As I noted in the part-subscriber-piece yesterday:

“I also say this about managers; Gary Neville insisted yesterday that Jose Mourinho was the best manager in the world when United appointed him (!), whereas to me, Mourinho was well on the slide, and Klopp and Pep Guardiola were already well ahead in the way the game was changing.

“By 2019, Daniel Levy said Mourinho was one of the top two managers in the world when he appointed him. Liverpool had just won the Champions League against his club [and finished 2nd in the league with 97 points, I failed to add], and at the time of the appointment, were eight points clear of Man City on the way to winning the title, with 11 wins and a draw from 12 games. So Mourinho was better than Guardiola or Klopp?! These are people running football clubs, working on data that’s 5-10 years out of date.”

The past is seductive. But it’s not the route to the future. Sometimes it’s handy to go back there (to stem a horrific rot), but things change. Past achievements are valid, in terms of someone’s highest possible ceiling, but there’s a time context; as some people joked, Neville’s logic means he would have kept Ron Atkinson and not employed Alex Ferguson.

It means Atkinson, 82, would still be boss now, in this weird new posturing refusal to ever say a manager must be sacked (as if saying to sack someone means you’re A Bad Fan or a Bad Football Person.)

To never say that a manager’s time is up is as bizarre as to always scream that managers must be sacked. It’s another binary world without shades of grey.
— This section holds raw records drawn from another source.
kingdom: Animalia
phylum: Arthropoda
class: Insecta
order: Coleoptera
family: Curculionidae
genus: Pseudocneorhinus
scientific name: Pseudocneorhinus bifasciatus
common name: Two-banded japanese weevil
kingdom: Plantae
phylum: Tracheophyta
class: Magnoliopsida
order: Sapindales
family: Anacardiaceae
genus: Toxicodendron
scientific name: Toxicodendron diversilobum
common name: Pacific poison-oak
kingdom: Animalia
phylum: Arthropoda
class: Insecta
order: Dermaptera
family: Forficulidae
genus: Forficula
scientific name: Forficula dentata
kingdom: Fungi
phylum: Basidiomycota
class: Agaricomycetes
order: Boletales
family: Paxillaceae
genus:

Brendan Rodgers did pretty well at Liverpool overall, but the best decision made by the club regarding Rodgers was to sack him.

You can learn from the past, but as I argued back in 2005, Liverpool would only move into the future by finding people who could mirror the cutting-edge thinking of Bill Shankly and Bob Paisley, but not by regurgitating the very ideas from the 1970s. Shankly and Paisley were innovators; innovators don’t copy what worked in the olden days. New bands who try and sound like the Beatles are not grasping the essence of the Beatles, which was that no one had ever sounded like the Beatles.

Klopp is an innovator, as well as having those more timeless managerial skills.

Alas, one thing that is now a little out of date – because books date – is “Perched: Jürgen Klopp’s Liverpool FC – Champions Of Everything”.

But it does include a section in how Manchester United fell from the very perch from which they had earlier helped knock Liverpool; and how the club’s fortunes had reversed, with Liverpool becoming the smarter thinkers.

A year on, Liverpool may not be fully perched right now, but unlike United, the Reds are in contention.